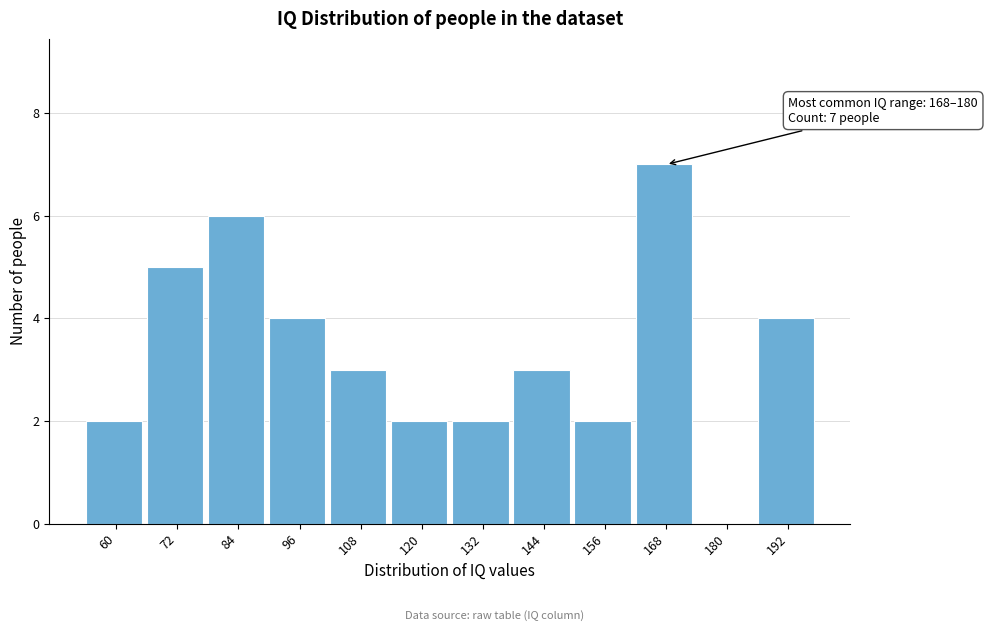

Reading right to left, transcribe all the data shown in this chart.

192=4	180=0	168=7	156=2	144=3	132=2	120=2	108=3	96=4	84=6	72=5	60=2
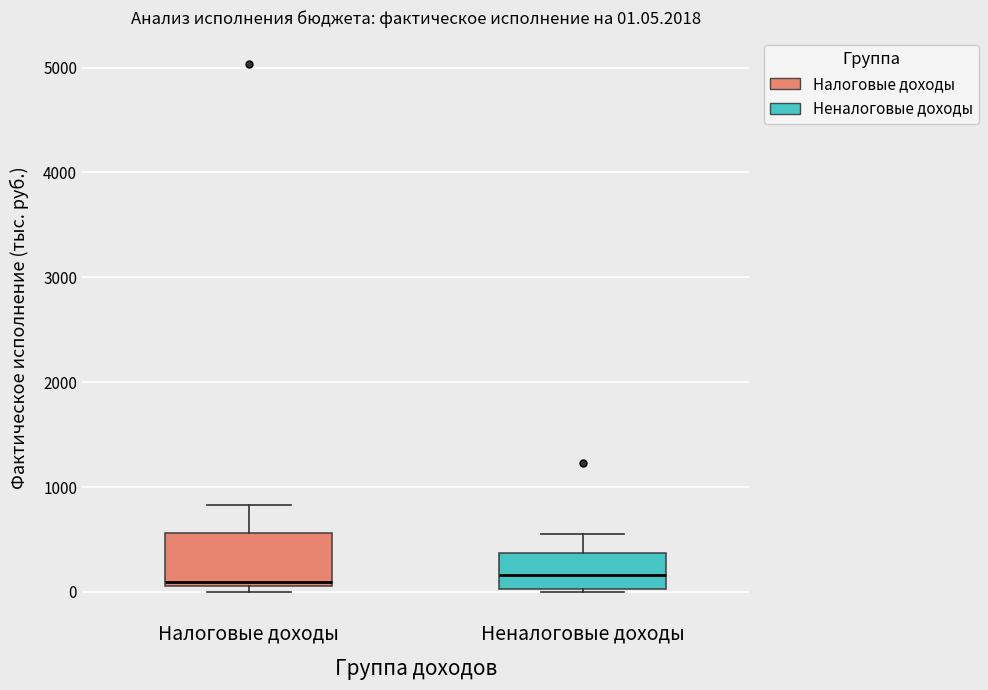

Which box is the tallest, from its lower edge to its upper edge?

Налоговые доходы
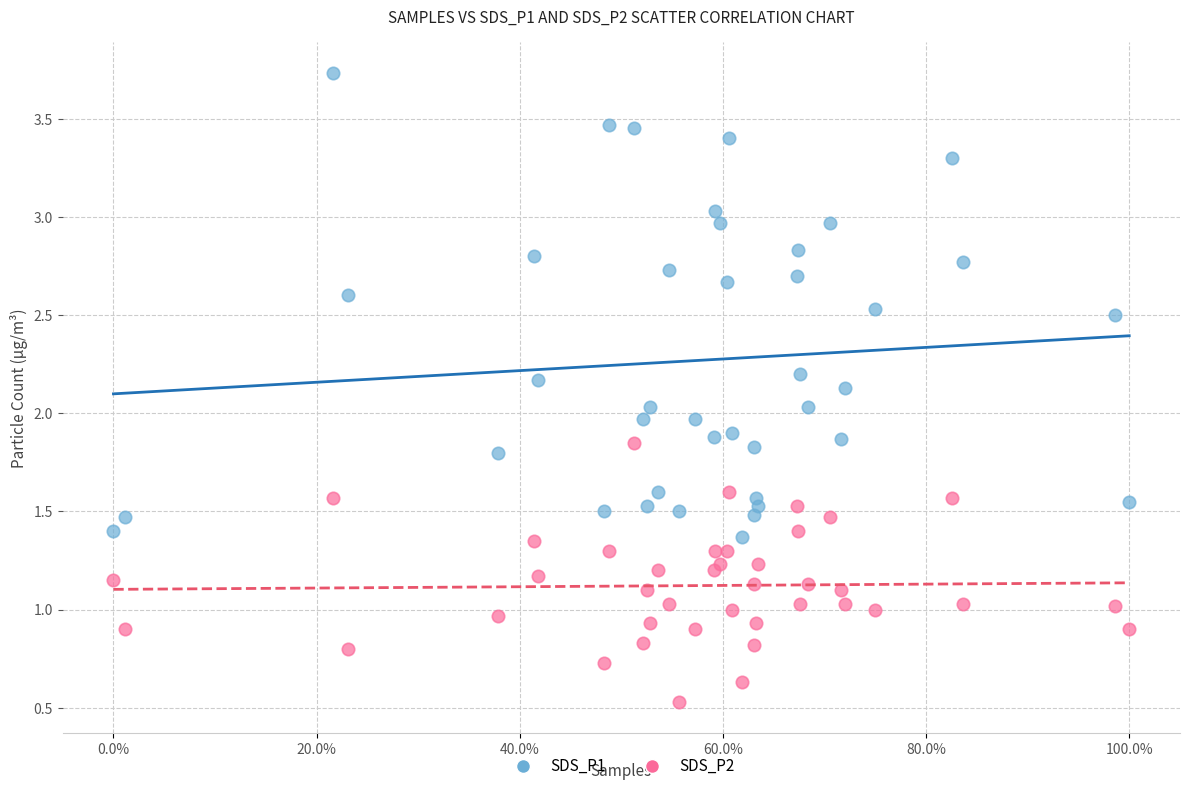

Which series has the largest Y range (max minus min)?

SDS_P1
● ● ● ● ● ● ●
• **Brief**
Reproduce the lines above word for word, without the pictures.

• **Result**
Reading right to left, transcribe all the data shown in this chart.

192=4	180=0	168=7	156=2	144=3	132=2	120=2	108=3	96=4	84=6	72=5	60=2

Which box is the tallest, from its lower edge to its upper edge?

Налоговые доходы

Which series has the largest Y range (max minus min)?

SDS_P1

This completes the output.